(Collected data entries)
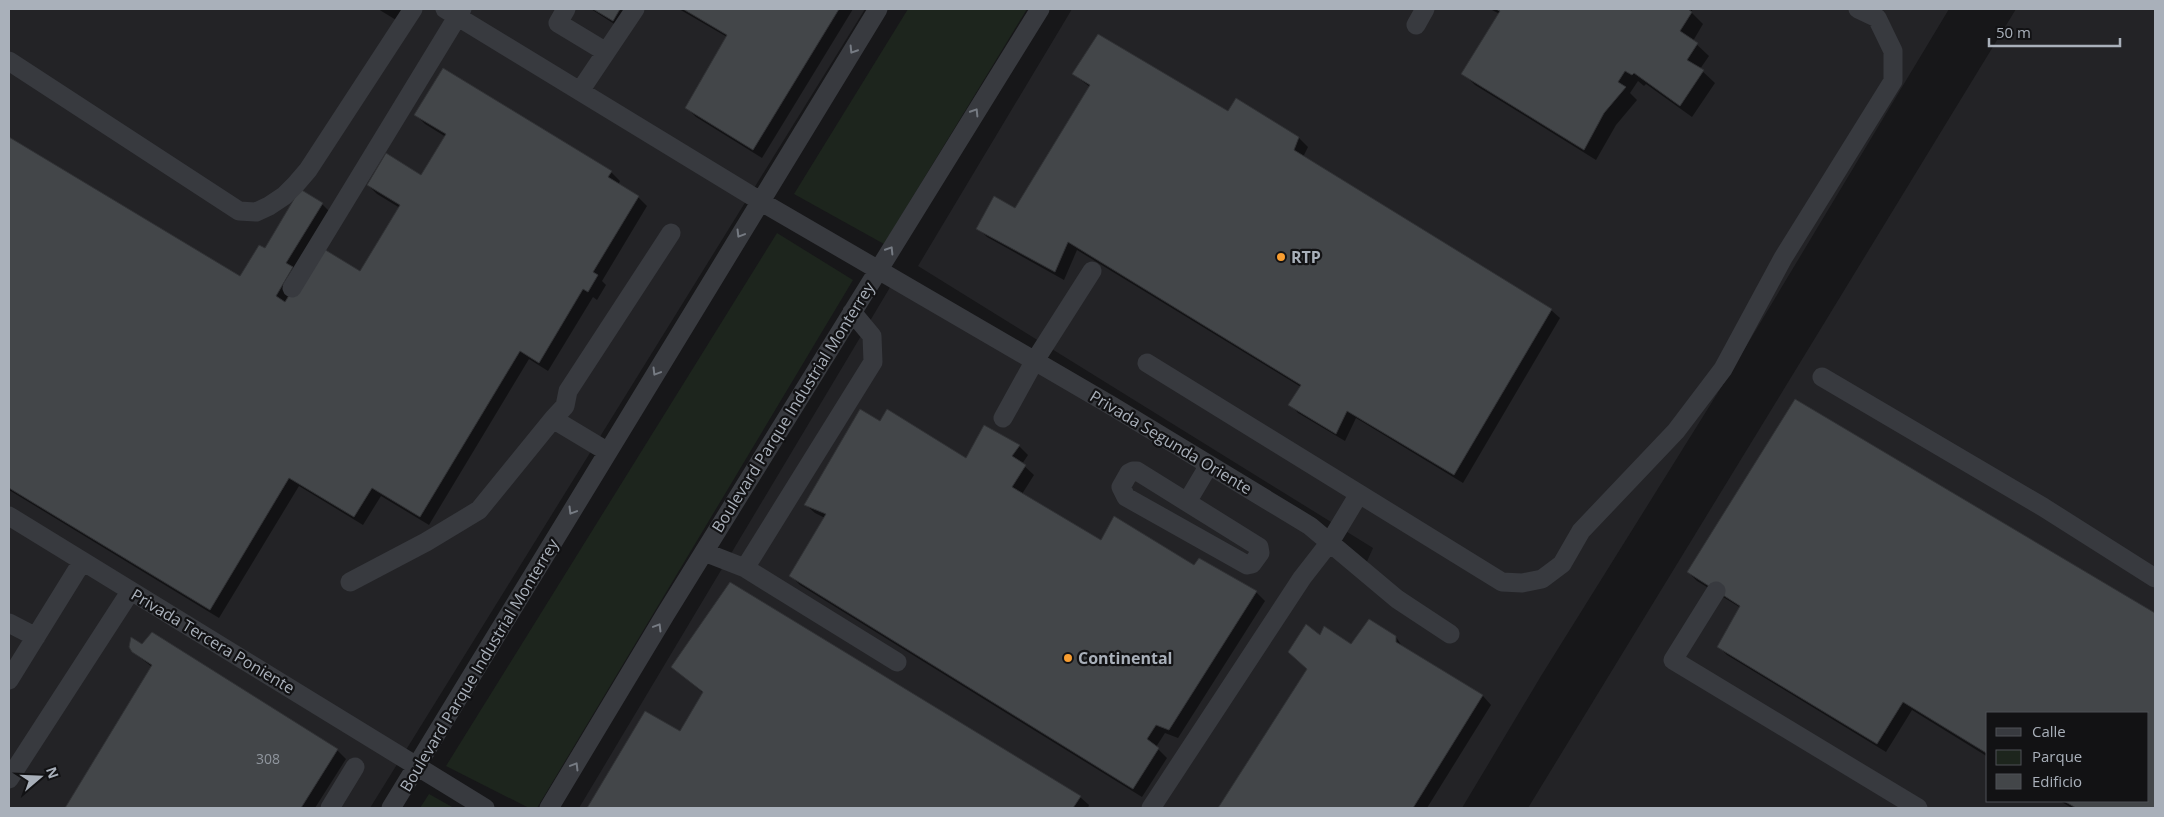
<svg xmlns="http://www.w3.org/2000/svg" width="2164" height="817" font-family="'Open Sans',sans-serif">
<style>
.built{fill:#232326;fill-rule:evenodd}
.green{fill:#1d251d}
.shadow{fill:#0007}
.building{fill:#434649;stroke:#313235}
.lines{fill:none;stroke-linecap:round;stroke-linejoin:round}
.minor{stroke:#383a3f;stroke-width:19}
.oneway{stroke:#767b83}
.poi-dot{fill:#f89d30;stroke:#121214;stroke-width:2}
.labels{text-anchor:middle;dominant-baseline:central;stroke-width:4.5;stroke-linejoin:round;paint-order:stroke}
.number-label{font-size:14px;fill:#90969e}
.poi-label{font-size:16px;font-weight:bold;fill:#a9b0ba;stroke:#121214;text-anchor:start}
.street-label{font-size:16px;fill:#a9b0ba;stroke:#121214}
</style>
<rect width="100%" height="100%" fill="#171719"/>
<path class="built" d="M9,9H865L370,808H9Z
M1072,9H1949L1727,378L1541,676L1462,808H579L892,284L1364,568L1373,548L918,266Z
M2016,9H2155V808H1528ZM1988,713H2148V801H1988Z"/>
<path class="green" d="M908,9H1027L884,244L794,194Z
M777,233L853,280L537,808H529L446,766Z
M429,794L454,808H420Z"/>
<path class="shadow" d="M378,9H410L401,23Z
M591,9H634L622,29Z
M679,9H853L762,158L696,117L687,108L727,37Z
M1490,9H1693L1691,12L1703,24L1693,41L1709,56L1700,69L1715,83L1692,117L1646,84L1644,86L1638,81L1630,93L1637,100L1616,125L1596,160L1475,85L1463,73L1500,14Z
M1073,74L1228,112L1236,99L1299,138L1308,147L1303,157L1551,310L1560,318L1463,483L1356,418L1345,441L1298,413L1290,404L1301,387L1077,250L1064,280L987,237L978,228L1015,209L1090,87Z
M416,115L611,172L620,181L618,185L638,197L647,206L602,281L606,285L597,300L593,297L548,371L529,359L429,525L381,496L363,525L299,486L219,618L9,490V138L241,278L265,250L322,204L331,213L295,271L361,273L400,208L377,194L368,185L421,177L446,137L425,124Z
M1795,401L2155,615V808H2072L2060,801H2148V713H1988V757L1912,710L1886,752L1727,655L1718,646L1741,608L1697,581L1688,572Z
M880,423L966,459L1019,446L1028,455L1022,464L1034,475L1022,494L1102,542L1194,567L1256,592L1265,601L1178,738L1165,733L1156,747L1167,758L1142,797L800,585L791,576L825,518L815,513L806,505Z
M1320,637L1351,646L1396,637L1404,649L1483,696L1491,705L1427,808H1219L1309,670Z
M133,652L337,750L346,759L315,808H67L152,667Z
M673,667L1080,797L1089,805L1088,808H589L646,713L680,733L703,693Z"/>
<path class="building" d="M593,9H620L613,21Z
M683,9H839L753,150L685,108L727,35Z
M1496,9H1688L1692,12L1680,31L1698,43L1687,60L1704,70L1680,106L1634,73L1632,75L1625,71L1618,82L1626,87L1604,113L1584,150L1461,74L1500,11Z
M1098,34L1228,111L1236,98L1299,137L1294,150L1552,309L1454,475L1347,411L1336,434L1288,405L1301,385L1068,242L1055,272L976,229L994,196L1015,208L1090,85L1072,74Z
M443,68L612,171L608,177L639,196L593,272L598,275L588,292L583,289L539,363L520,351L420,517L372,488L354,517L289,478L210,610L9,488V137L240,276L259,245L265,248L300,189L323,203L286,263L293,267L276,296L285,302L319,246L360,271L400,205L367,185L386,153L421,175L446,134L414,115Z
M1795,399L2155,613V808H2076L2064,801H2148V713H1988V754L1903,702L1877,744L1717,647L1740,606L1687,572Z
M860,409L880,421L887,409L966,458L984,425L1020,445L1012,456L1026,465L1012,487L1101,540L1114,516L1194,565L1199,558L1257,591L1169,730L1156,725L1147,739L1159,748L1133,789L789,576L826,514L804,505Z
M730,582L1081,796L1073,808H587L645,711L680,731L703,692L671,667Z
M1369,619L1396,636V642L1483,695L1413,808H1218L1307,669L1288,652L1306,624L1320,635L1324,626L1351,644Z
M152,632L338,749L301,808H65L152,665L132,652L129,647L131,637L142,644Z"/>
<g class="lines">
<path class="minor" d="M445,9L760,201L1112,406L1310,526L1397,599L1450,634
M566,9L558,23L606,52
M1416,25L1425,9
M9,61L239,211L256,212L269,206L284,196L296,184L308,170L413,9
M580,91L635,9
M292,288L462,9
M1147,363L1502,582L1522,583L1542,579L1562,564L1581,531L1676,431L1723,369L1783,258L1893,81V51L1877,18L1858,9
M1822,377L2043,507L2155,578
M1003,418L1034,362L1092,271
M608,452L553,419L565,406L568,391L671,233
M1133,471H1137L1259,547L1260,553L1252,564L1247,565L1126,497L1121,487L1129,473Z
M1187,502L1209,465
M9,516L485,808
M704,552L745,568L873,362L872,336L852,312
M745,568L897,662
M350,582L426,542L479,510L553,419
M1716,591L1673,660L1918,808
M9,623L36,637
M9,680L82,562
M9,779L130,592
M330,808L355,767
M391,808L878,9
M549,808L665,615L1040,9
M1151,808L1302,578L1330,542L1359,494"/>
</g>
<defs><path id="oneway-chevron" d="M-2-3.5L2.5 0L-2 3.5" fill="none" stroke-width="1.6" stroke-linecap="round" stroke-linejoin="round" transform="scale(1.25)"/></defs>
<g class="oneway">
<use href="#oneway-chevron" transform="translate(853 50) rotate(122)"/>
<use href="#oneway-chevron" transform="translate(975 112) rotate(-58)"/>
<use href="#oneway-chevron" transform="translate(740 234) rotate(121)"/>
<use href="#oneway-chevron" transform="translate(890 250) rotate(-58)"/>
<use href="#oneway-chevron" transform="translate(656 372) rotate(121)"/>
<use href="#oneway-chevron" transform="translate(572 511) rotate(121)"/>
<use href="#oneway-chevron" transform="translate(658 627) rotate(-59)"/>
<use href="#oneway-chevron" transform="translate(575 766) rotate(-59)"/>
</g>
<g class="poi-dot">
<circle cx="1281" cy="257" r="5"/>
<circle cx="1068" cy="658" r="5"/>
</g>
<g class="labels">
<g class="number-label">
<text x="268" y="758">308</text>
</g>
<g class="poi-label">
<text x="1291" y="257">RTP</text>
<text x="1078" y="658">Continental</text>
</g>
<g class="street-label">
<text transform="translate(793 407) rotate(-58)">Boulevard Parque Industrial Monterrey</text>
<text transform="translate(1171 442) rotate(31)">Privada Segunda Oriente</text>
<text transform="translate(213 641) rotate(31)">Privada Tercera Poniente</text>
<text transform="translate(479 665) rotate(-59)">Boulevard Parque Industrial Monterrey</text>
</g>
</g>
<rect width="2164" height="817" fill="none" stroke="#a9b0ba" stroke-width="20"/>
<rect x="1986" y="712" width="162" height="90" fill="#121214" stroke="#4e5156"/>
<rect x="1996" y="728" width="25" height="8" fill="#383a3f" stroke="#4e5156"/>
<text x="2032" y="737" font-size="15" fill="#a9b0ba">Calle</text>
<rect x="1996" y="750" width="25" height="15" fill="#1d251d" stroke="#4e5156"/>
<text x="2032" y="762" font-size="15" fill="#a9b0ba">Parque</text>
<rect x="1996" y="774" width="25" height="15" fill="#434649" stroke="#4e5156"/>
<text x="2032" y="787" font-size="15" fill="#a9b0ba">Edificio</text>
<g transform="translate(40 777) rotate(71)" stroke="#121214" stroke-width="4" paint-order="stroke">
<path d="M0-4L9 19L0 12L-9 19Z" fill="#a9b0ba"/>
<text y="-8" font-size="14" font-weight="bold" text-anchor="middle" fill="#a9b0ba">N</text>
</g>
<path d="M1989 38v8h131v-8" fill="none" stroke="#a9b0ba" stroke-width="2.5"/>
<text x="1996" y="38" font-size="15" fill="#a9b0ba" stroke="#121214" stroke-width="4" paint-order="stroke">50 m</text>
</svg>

**REQUIRED ACTION**
Gather from the entries above all lines that include the string "labels".

**ANSWER BOX**
.labels{text-anchor:middle;dominant-baseline:central;stroke-width:4.5;stroke-linejoin:round;paint-order:stroke}
<g class="labels">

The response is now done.